Аскольдова тризна - стр. 13
…Возведение норвежского лагеря велось под руководством опытного строителя – грека Афарея, плененного еще отцом Водима. Грек и сына Кастора обучил своему ремеслу: за время, проведенное в неволе, Афарей хорошо познал нравы хозяев: их укрепленные лагеря возводил так, что они видом своим напоминали жилище верховного божества Одина – Валгаллу. Рабов-греков – хороших мастеров – викинги возили, как и пиктов, всюду с собой.
«Наша крепость, построенная греками, тоже стала обителью избранных воинов… – говорилось в висах дружинного скальда. – Правда, у нас, как в священном чертоге Одина, не было шестьсот сорок дверей, в которые одновременно могли войти сразу девятьсот шестьдесят воинов… Но лагерь, обнесенный валами-кольцами, точь-в-точь походил на Валгаллу. Только мы были живые, а чертог Одина служил пристанищем для павших героев. Эйнхерии[34] продолжали, как на земле, сходиться в кровавой сече, а вечером пировали. Убитые в этих схватках поднимались и участвовали в пирах наравне с уцелевшими. Во главе стола, как всегда, восседал сам творец и создатель рода человеческого, бог-воитель, мудрец и судья Один со своей женой Фрейей и братом богом-громовержцем Тором, у которого за пояс был засунут каменный молот.
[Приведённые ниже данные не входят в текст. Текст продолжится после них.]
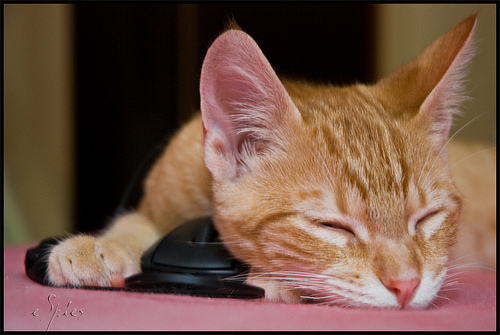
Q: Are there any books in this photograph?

Отличившимся в бою воинам дочери Одина и Фрейи девы-валькирии подносили чаши с медом, неиссякаемым источником, вытекающим из вымени козы Гейдрун, и подавали сочные куски, отрезанные от боков жареного кабана Зеремнира, которые тут же снова наращивались мясом. Поэтому туша кабана никогда не уменьшалась…»
«Конунг Храбрый, мы должны победить!» – призывал в конце каждого своего сказания Рюне Торфинсон.
Но от пожелания, пусть даже произнесенного от души, до действительного его осуществления – такая же дорога, как от земли до обители богов. И в этом пришлось убедиться всем дружинникам Водима, когда им все же разрешили появиться в Новгороде, но только пешими… Далее их сопровождали воины конного отряда Рюрика, ибо его люди проведали о намерении «морского конунга» подобраться к княжескому новгородскому столу[35]. Оказывается, как глухо ни огораживал грек Афарей валами норманнский лагерь, а тайны из него просачивались.
Сыну же грека Кастору, которого тоже взяли в Новгород, пришлось убедиться совсем в другом: он увидел, в каком положении там находились рабы, вернее, самих-то рабов Кастор как раз и не увидел. Они были такими же свободными гражданами, как все, только приписанными к тому или иному дому. Могли содержать семью, воспитывать своих детей, иметь жилище.
На агоре[36] перед идолом Перуна Кастор обратил внимание на соплеменника. Познакомились, разговорились. Кевкамен тоже был когда-то взят в плен. Привезен в Киев в качестве раба. Но, несмотря на это, стал приближенным одного из киевских архонтов Аскольда. Мечтает сделать из него брата по вере, сумел даже в Киеве открыть христианскую общину. Но во избежание жестокой расправы со стороны жены Аскольда и его младшего брата теперь доставлен сюда, в Новгород, под защиту Рюрика.